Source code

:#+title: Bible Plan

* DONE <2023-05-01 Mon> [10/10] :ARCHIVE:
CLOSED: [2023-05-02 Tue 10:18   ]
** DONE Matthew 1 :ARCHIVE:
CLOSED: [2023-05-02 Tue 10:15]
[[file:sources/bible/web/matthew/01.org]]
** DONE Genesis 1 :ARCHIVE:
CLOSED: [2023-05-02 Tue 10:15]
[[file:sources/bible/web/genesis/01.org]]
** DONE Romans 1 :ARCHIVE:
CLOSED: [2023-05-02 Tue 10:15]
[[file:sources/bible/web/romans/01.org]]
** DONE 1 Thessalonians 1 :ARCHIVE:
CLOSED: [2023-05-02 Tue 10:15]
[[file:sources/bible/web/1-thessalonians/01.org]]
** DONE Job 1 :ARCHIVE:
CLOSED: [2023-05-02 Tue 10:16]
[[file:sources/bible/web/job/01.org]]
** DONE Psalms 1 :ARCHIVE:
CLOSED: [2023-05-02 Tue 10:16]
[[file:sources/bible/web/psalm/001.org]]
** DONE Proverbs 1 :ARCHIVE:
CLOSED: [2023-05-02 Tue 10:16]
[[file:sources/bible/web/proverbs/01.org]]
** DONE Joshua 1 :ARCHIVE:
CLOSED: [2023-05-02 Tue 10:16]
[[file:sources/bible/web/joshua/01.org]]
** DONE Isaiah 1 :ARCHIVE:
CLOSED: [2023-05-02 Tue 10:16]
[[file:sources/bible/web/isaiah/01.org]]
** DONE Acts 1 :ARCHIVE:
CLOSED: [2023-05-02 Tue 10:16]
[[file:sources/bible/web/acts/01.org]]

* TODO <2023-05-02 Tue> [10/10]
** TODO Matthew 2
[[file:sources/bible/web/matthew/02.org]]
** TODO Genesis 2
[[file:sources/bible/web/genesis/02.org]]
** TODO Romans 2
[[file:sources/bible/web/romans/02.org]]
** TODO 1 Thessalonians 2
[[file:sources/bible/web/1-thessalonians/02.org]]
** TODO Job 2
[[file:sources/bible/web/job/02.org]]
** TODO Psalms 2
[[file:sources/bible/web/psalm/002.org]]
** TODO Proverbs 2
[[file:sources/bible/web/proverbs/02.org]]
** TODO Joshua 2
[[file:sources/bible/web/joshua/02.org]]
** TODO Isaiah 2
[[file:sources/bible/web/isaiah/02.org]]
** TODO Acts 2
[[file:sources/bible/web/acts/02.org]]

[Work required] Hand back the whole listing, exactly as it is.

[The completed task]
Source code

:#+title: Bible Plan

* DONE <2023-05-01 Mon> [10/10] :ARCHIVE:
CLOSED: [2023-05-02 Tue 10:18   ]
** DONE Matthew 1 :ARCHIVE:
CLOSED: [2023-05-02 Tue 10:15]
[[file:sources/bible/web/matthew/01.org]]
** DONE Genesis 1 :ARCHIVE:
CLOSED: [2023-05-02 Tue 10:15]
[[file:sources/bible/web/genesis/01.org]]
** DONE Romans 1 :ARCHIVE:
CLOSED: [2023-05-02 Tue 10:15]
[[file:sources/bible/web/romans/01.org]]
** DONE 1 Thessalonians 1 :ARCHIVE:
CLOSED: [2023-05-02 Tue 10:15]
[[file:sources/bible/web/1-thessalonians/01.org]]
** DONE Job 1 :ARCHIVE:
CLOSED: [2023-05-02 Tue 10:16]
[[file:sources/bible/web/job/01.org]]
** DONE Psalms 1 :ARCHIVE:
CLOSED: [2023-05-02 Tue 10:16]
[[file:sources/bible/web/psalm/001.org]]
** DONE Proverbs 1 :ARCHIVE:
CLOSED: [2023-05-02 Tue 10:16]
[[file:sources/bible/web/proverbs/01.org]]
** DONE Joshua 1 :ARCHIVE:
CLOSED: [2023-05-02 Tue 10:16]
[[file:sources/bible/web/joshua/01.org]]
** DONE Isaiah 1 :ARCHIVE:
CLOSED: [2023-05-02 Tue 10:16]
[[file:sources/bible/web/isaiah/01.org]]
** DONE Acts 1 :ARCHIVE:
CLOSED: [2023-05-02 Tue 10:16]
[[file:sources/bible/web/acts/01.org]]

* TODO <2023-05-02 Tue> [10/10]
** TODO Matthew 2
[[file:sources/bible/web/matthew/02.org]]
** TODO Genesis 2
[[file:sources/bible/web/genesis/02.org]]
** TODO Romans 2
[[file:sources/bible/web/romans/02.org]]
** TODO 1 Thessalonians 2
[[file:sources/bible/web/1-thessalonians/02.org]]
** TODO Job 2
[[file:sources/bible/web/job/02.org]]
** TODO Psalms 2
[[file:sources/bible/web/psalm/002.org]]
** TODO Proverbs 2
[[file:sources/bible/web/proverbs/02.org]]
** TODO Joshua 2
[[file:sources/bible/web/joshua/02.org]]
** TODO Isaiah 2
[[file:sources/bible/web/isaiah/02.org]]
** TODO Acts 2
[[file:sources/bible/web/acts/02.org]]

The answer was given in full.